Pour commencer, l’Afrique doit espérer un meilleur investissement de la classe politique africaine qui se désintéresse des COP et des questions environnementales. C’est dommage, mais ce n’est pas une priorité pour les dirigeants africains car ils sont d’abord confrontés à des questions de survie de leurs populations. Les enjeux climatiques sont donc plus éloignés que les questions sécuritaires par exemple. Je pense aussi que l’Afrique mériterait plus d’attention de la part des autres parties du monde. Le continent est particulièrement menacé et vulnérable face aux changements climatiques et les conséquences sont graves : insécurité alimentaire, pénurie d’eau, déplacement de populations… Ces paramètres alimentent un contexte déjà conflictuel dans certaines zones, le facteur climat risque d’exacerber les conflits déjà présents.

Enfin, se pose aussi l’épineuse question des financements de l’action climatique. Le coût de l’adaptation climatique est très élevé pour le continent et ça va s’accentuer dans le futur. Il faut mettre en place le fonds vert pour assurer une transition écologique.
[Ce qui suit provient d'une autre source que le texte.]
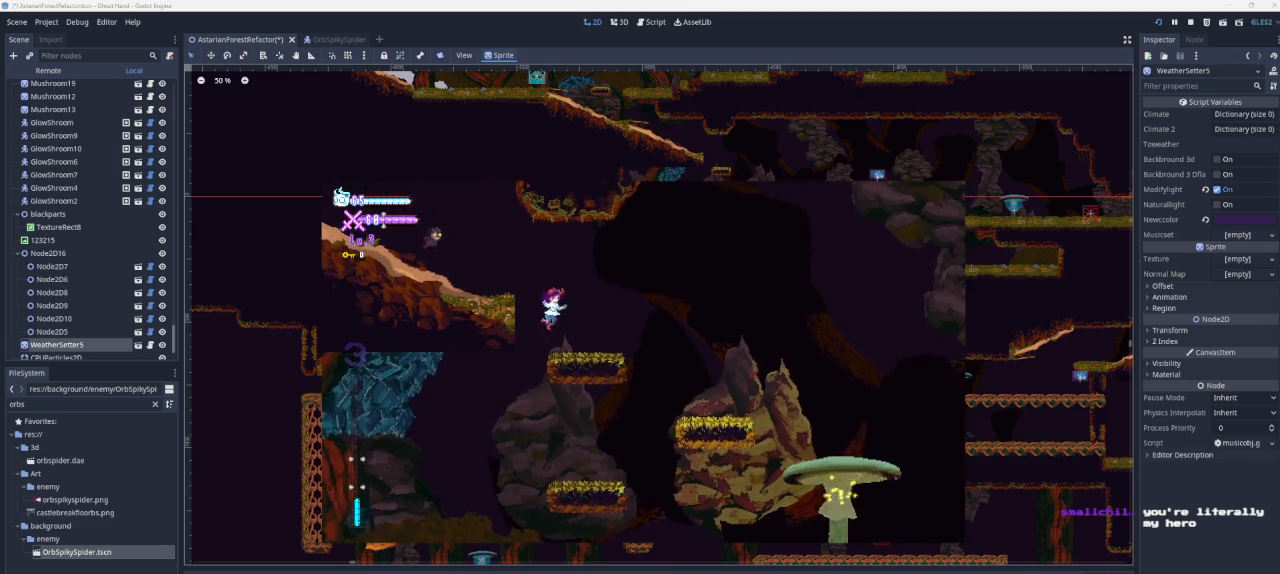
{"buttons": ["CROSS"], "left_stick": "right", "right_stick": "center", "events": [[267, "CROSS", "down"]]}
Les financements et le fonds vert sont en réalité des prêts et non des subventions. Est-ce un moyen pour les pays du nord de garder une « emprise » sur les pays du sud ? Ces prêts ne risquent-ils pas finalement d’empirer la situation économique de ces pays déjà surendettés ?

Cela ne va pas amplifier la dépendance des états africains mais cela va certainement la maintenir. C’est le même schéma qui se répète, la question environnementale est une question transversale qui touche toute la planète. Or, à partir de là, on maintient le même modèle de dépendance depuis les colonisations, ce qui perpétue donc les limites inhérentes à ce modèle.

L’Afrique peut-elle se représenter comme « une entité » plutôt que comme un continent pluriel ? Et avec quelle ambition ?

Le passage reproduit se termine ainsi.